* **What you will do**
• 1. In the news text about drone strikes in Pakistan, in what town did an unmanned aircraft fire two missiles at a militant camp?
• 2. Carry on the news text about drone strikes in Pakistan from its last sentence.

Interior Minister Rehman Malik told CNN on Saturday that one of the two men -- thought to be potential successors -- died in a shootout at a meeting of senior Taliban leaders in south Waziristan.
Umar accused the government of spreading propaganda. "The government is playing a game and trying to trick Baitullah into coming out of hiding by using this propaganda so they can kill him," he said.
In recent weeks, there has been a dramatic escalation in the number of unmanned drones the CIA is using for missile strikes in the rugged south Waziristan tribal region where Mehsud was reported killed.
On Tuesday, 10 Taliban militants were killed and three others wounded in a suspected drone strike that targeted a house thought to belong to Mehsud, a Pakistani intelligence official said.
The attack took place in South Waziristan, which is part of Pakistan's tribal region, the Federally Administered Tribal Areas (FATA). The region has seen a sharp spike in the number of aerial attacks carried out by suspected unmanned U.S. drones on what are believed to be Taliban targets.
An intelligence official said an unmanned aircraft fired two missiles at a militant camp in the mountain town of Kanniguram.
Another Pakistani official said the target was a house used by militants, belonging to Pakistan's Taliban chief Baitullah Mehsud.
Pakistani and U.S. officials believe Mehsud was likely killed by a CIA missile strike last week. The Taliban denied it Tuesday.
The United States routinely offers no comment on reported cross-border strikes from Afghanistan. However, the United States is the only country operating in the region known to have the capability to launch missiles from drones, which are controlled remotely.
Pakistan has complained the attacks have claimed hundreds of civilian lives.
2.
U.S. STRIKES MEHSUD'S STRONGHOLD IN PAKISTAN
By Elena Becatoros and Munir Ahmed
Associated Press
August 12, 2009
ISLAMABAD -- A U.S. missile slammed into a suspected Taliban camp in a lawless Pakistani tribal region Tuesday, intelligence officials and Taliban commanders said, killing six to 14 people, a week after the group's leader reportedly died in a similar strike.
Officials in Washington and Islamabad say they are almost certain that last Wednesday's drone strike killed Baitullah Mehsud, Pakistan's most wanted man, although Taliban commanders insist their leader is still alive.

* **Data for review**

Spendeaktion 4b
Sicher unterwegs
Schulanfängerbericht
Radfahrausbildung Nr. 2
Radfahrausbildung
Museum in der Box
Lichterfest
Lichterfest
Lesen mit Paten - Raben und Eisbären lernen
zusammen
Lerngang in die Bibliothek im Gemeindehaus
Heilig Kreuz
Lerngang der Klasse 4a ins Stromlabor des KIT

* **Task-by-task answers**
• 1. The mountain town of Kanniguram.

• 2.
The government publicly opposes U.S. missile strikes, saying they anger local tribes and make it more difficult for the army to fight the Taliban. But there has been only muted criticism of the attack on Mehsud, who is suspected of masterminding the 2007 assassination of former prime minister Benazir Bhutto and dozens of other suicide bombings.
Tuesday's missile struck a compound in Mehsud's stronghold, South Waziristan, near the Afghan border, two intelligence officials in Islamabad said. Two other intelligence officials, based in northwestern Pakistan, said the strike killed 14 insurgents. All four spoke on the condition of anonymity because they were not authorized to talk to reporters.
However, Taliban spokesman Azam Tariq said the missile struck a house, not a militant hideout. "Today, an American missile hit a home in South Waziristan," he said by telephone. "Only innocent civilians were living there, and six of them died."
Tariq also repeated assertions that Mehsud is still alive. "I have said it again and again: Baitullah Mehsud is safe. He is in good health," he said.
As confusion persisted over Mehsud's fate, violence continued to batter the northwest.
Early Tuesday, at least a dozen rockets slammed into the main city of Peshawar, sending residents fleeing. At least two civilians were killed and 10 others were wounded, police said.
Taliban militants often target security outposts in the countryside, but rocket attacks against cities are rare. "It is an act of terrorism, but we don't know who the attackers were," police official Nisar Khan said.
Hours later, insurgents attacked a paramilitary Frontier Corps base outside Peshawar and three of them were killed in the ensuing gun battle, the military said.
Separately, Frontier Corps troops clashed with insurgents in the Khyber tribal region, killing 17, the corps said.